I have to admit I was somewhat underwhelmed at first by President Obama's direct but understated inaugural address. That's because I'm a child of the Soundbite Age and didn't realize at first that Obama took this rare opportunity, speaking at a gathering that itself spoke more eloquently than anything he could say, to deliver a thoughtful speech that was written less for soundbite potential than for repeated listening and even careful reading. It was a speech designed to grow on you.
Something the talking heads on TV did not do. They had time to Google the closing quote, but apparently didn't, or they would not have reported
the words as George Washington's. It took awhile for the true author of the quote to be properly identified, in part spurred by the progressive blogosphere.

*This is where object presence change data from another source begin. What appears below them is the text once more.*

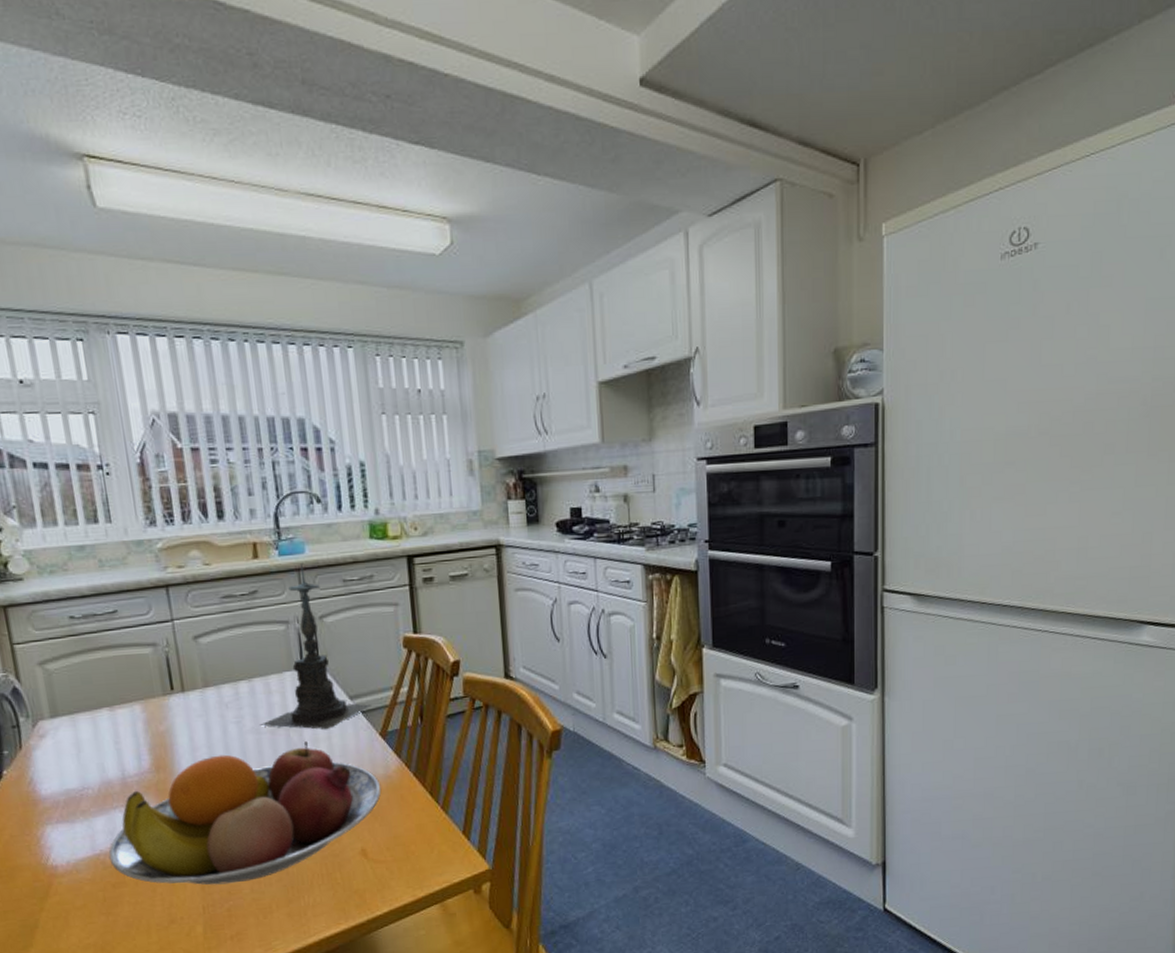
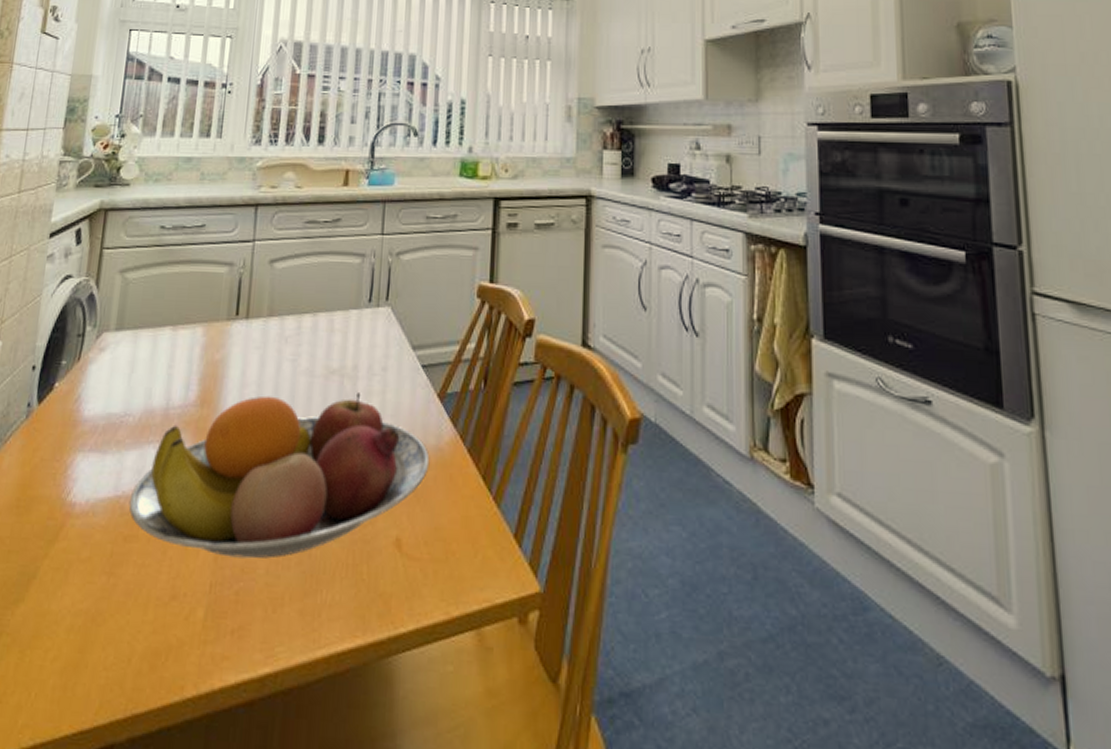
candle holder: present [260,562,371,730] -> none [315,194,434,381]

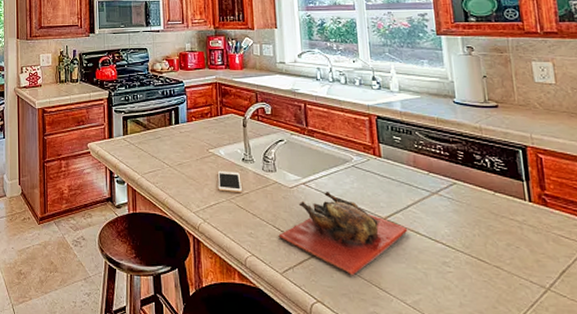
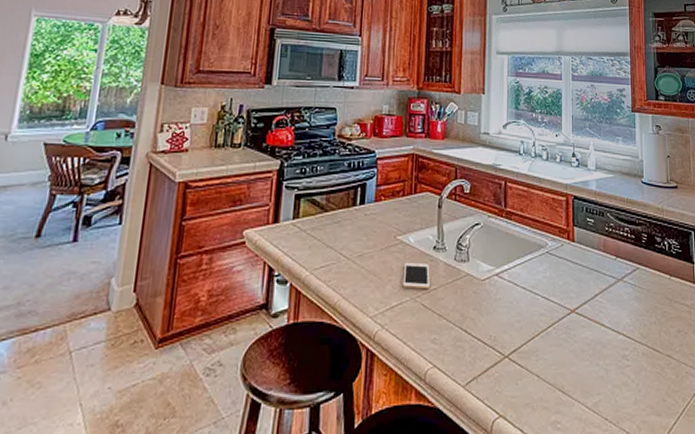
cutting board: present [278,192,408,276] -> none [464,283,594,381]

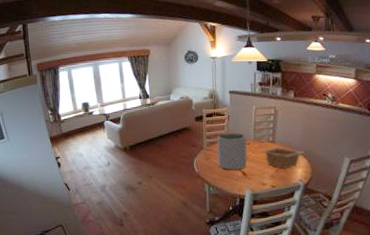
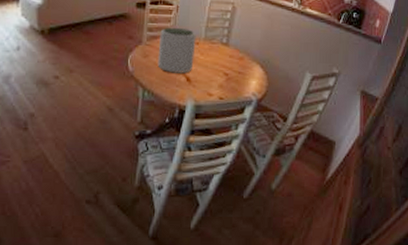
serving bowl: present [260,147,306,169] -> none [210,52,263,78]

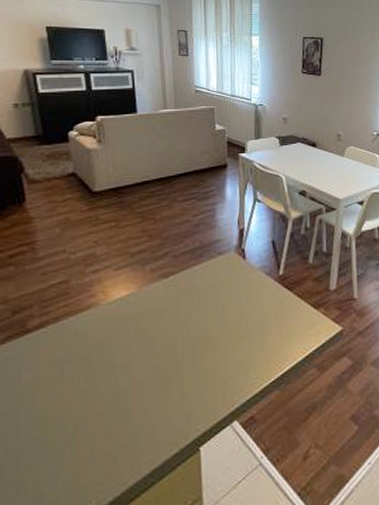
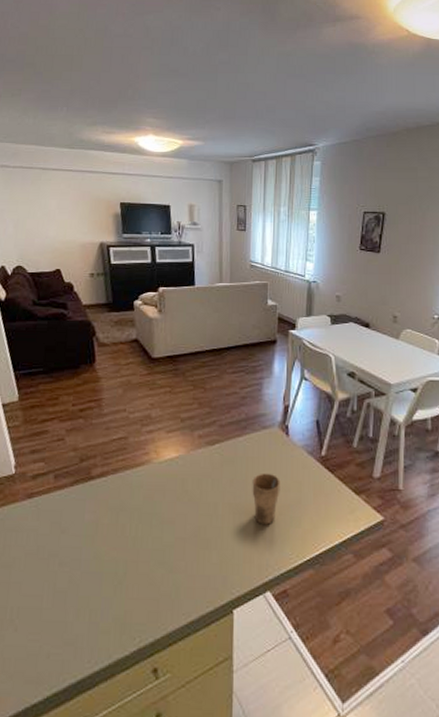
cup: none [211,299,241,353] -> present [252,473,280,525]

At a moment when the outcome of our revolution was most in doubt, the father of our nation ordered these words be read to the people:
"Let it be told to the future world that in the depth of winter, when nothing but hope and virtue could survive, that the city and the country, alarmed at one common danger, came forth to meet it."
These were the words of
Thomas Paine, of course -- the author of
Common Sense, the famous radical pamphleteer of the American Revolution, and later, the French (one reason he went overseas after the war was that many did not appreciate his opposition to slavery). The text that Washington ordered read to help raise morale was the first of the series of pamphlets Paine called
The American Crisis.
In a wired world,
The American Crisis has probably been read more times in the last 24 hours than in all its history. The entire text is an eloquent account of how dire the situation seemed in December of 1776, and how much courage and leadership it took to keep the Revolution going in its darkest hour, to fight for freedom another day. It's fascinating reading.
The opening words are some of the most famous in American history.
THESE are the times that try men's souls. The summer soldier and the sunshine patriot will, in this crisis, shrink from the service of their country; but he that stands it now, deserves the love and thanks of man and woman.
These words took on new meaning during the Iraq war, and it's hard to see the indirect allusion as accidental.
Later in
The American Crisis, Paine writes about the colonial Tories, the conservatives of their time. He writes that "servile, slavish, self-interested fear is the foundation of Toryism" -- tough words for tough times.
I have been tender in raising the cry against these men, and used numberless arguments to show them their danger, but it will not do to sacrifice a world either to their folly or their baseness. The period is now arrived, in which either they or we must change our sentiments, or one or both must fall.
I love what Barack Obama did with Paine. Not only did the quote provide an eloquent close to the inaugural address, but like a pebble dropped in water, the impact of citing Paine's words from
The American Crisis spread in ripples. Like so many parts of the speech, it embedded additional layers of nuance. The more you look, the more you see.